Text section:
Search code examples
pythonxmlelementtreeminidom

replace xml values with python


I've tried 2 ways to replace the values within given nodes in an xml file and it's not working.

My File:

<?xml version="1.0" encoding="UTF-8"?>
<OrdSet xmlns="tfs" xmlns:xsi="http://www.sample.org/XMLSchema-instance" xsi:schemaLocation="tfs tfs.xsd" Version="25">
    <Msg>
        <MsgCreate>
            <Date>20160324</Date>
            <Time>111057</Time>
            <Src>
                <SrcType>D</SrcType>
                <DlrCode>0001</DlrCode>
            </Src>
            <Target>
                <TargetType>F</TargetType>
                <MgmtCode>BTG</MgmtCode>
            </Target>
        </MsgCreate>
        <MsgType>
            <OrdReq>
                <ActnCode>NEW</ActnCode>
                <SrcID>64698602107101</SrcID>
                <RepCode>0000</RepCode>
                <OrdDtl>
                    <AcctLookup>
                        <MgmtCode>ABC</MgmtCode>
                        <FundAcctID>984575</FundAcctID>
                        <AcctDesig>2</AcctDesig>
                    </AcctLookup>
                    <TrxnDtl>
                        <Buy>
                            <TrxnTyp>5</TrxnTyp>
                            <FundID>205</FundID>
                            <Amt>
                                <AmtType>D</AmtType>
                                <AmtValue>600.00</AmtValue>
                            </Amt>
                        </Buy>
                    </TrxnDtl>
                </OrdDtl>
            </OrdReq>
        </MsgType>
    </Msg>
omitted ...

My goal is to replace the ActnCode value from NEW to CAN.

I.e.,  <ActnCode>CAN</ActnCode>

Attempt #1: Script runs fine but the values are still "NEW" in the output file. Nothing seems to be changed.

import xml.etree.ElementTree as ET 
tree = ET.parse("~\input.xml")
root = tree.getroot()
elems = tree.findall('ActnCode')
for elem in elems:
	elem.txt = 'CAN'
tree.write("~\output.xml")

Attempt #2: Script runs correctly as well but it's not working as intended.

xmldoc = minidom.parse('~input.xml')
action_code = xmldoc.getElementsByTagName('ActnCode')
firstchild = action_code[0]
firstchild.setAttribute('ActnCode', 'CAN')

result:
<ActnCode ActnCode="CAN">NEW</ActnCode>

Ultimately, I want python to look through the xml doc, find all ActnCode nodes and change the values to "CAN". Any help will be appreciated.

Exercise A:
Answer these questions about the forum post:
(i) What value does the poster want to put in place of NEW in the ActnCode element?
(ii) What output line did Attempt #2 produce?
(iii) What number is stored in the FundAcctID element?
Exercise B: Print the part of the forum post starting at "xmldoc = minidom.parse('~input.xml')" and ending at "firstchild.setAttribute('ActnCode', 'CAN')".
Exercise C: Rewrite the paragraph of the forum post that opens with "Ultimately, I want python" as one shorter sentence that keeps its main facts.

Transcribed page contents:
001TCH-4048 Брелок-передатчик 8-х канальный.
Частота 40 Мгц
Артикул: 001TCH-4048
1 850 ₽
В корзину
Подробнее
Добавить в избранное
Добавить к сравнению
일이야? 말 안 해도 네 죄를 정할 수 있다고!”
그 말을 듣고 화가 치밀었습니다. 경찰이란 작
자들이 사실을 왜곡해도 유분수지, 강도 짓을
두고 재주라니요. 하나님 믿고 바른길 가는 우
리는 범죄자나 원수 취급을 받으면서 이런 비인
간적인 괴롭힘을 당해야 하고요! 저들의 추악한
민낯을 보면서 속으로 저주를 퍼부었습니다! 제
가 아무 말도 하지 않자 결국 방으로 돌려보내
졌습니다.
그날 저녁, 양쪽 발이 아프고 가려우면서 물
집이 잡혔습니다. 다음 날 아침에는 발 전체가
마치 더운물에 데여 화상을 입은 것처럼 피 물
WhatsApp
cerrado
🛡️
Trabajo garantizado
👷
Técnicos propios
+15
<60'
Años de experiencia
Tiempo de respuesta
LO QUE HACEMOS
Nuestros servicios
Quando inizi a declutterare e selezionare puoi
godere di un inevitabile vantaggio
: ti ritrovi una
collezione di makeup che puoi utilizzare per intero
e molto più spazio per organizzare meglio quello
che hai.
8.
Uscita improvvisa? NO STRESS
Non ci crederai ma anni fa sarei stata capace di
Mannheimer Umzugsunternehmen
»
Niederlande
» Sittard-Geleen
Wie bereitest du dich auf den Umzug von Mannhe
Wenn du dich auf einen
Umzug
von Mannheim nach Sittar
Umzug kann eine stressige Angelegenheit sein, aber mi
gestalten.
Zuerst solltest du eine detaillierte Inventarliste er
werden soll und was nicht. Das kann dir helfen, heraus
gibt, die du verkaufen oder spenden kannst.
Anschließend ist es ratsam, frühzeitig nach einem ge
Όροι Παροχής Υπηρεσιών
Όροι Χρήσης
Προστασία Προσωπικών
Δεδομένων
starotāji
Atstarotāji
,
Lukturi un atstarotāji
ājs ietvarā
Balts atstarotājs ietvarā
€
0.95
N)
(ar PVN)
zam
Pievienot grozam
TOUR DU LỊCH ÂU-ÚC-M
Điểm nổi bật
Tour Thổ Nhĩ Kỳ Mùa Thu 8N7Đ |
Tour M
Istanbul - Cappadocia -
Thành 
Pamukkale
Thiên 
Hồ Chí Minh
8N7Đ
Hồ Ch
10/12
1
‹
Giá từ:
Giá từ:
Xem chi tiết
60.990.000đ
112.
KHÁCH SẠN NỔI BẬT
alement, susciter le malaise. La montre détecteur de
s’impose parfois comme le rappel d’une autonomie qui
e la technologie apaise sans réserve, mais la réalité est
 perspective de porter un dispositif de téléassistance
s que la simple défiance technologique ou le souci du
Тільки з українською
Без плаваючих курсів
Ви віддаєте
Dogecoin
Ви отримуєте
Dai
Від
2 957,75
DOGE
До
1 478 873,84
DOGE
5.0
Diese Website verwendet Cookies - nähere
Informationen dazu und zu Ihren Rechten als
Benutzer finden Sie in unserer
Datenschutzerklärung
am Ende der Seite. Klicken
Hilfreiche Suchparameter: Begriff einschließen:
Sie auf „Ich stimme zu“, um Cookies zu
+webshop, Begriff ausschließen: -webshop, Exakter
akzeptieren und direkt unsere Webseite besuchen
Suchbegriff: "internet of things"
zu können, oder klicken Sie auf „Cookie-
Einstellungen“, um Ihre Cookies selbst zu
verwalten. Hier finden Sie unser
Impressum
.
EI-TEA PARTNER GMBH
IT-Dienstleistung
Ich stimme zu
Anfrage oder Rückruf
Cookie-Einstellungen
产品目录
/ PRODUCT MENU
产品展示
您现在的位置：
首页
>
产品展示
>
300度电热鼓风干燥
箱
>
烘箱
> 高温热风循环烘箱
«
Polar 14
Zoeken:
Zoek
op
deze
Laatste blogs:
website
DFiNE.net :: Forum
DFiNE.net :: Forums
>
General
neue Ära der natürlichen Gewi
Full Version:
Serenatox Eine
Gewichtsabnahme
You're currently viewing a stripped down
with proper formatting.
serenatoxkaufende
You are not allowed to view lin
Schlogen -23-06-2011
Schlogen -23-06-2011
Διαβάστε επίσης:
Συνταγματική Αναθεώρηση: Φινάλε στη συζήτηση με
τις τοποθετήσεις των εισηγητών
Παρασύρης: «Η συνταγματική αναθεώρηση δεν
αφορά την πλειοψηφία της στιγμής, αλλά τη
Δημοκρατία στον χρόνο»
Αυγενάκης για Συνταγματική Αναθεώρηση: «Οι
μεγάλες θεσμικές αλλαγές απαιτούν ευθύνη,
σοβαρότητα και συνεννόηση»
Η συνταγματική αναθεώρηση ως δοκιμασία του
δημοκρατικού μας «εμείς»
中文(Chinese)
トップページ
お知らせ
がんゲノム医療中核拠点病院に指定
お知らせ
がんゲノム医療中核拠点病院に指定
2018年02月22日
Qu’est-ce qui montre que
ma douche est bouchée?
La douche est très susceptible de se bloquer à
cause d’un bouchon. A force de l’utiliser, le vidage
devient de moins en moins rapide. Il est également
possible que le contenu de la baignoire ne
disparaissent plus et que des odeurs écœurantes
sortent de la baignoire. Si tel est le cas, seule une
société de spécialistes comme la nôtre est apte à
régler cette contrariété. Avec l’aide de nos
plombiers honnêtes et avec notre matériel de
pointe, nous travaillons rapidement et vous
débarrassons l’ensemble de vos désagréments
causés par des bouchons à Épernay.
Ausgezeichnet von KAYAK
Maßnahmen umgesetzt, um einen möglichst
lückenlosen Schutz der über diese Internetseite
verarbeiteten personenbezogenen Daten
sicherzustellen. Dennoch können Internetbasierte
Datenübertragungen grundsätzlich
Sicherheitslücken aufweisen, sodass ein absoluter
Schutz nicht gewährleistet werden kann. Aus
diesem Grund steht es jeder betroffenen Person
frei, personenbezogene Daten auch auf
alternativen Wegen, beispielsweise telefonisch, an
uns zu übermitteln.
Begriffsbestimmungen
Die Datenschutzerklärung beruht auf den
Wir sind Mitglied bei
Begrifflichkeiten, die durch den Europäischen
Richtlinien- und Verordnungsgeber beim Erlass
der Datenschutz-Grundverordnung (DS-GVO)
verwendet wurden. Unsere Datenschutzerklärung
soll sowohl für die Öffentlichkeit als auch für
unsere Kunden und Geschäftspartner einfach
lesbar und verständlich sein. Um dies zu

Problem solution A:
(i) CAN
(ii) <ActnCode ActnCode="CAN">NEW</ActnCode>
(iii) 984575

Problem solution B:
xmldoc = minidom.parse('~input.xml')
action_code = xmldoc.getElementsByTagName('ActnCode')
firstchild = action_code[0]
firstchild.setAttribute('ActnCode', 'CAN')

Problem solution C: I want Python to find every ActnCode node in the XML document and change its value to "CAN".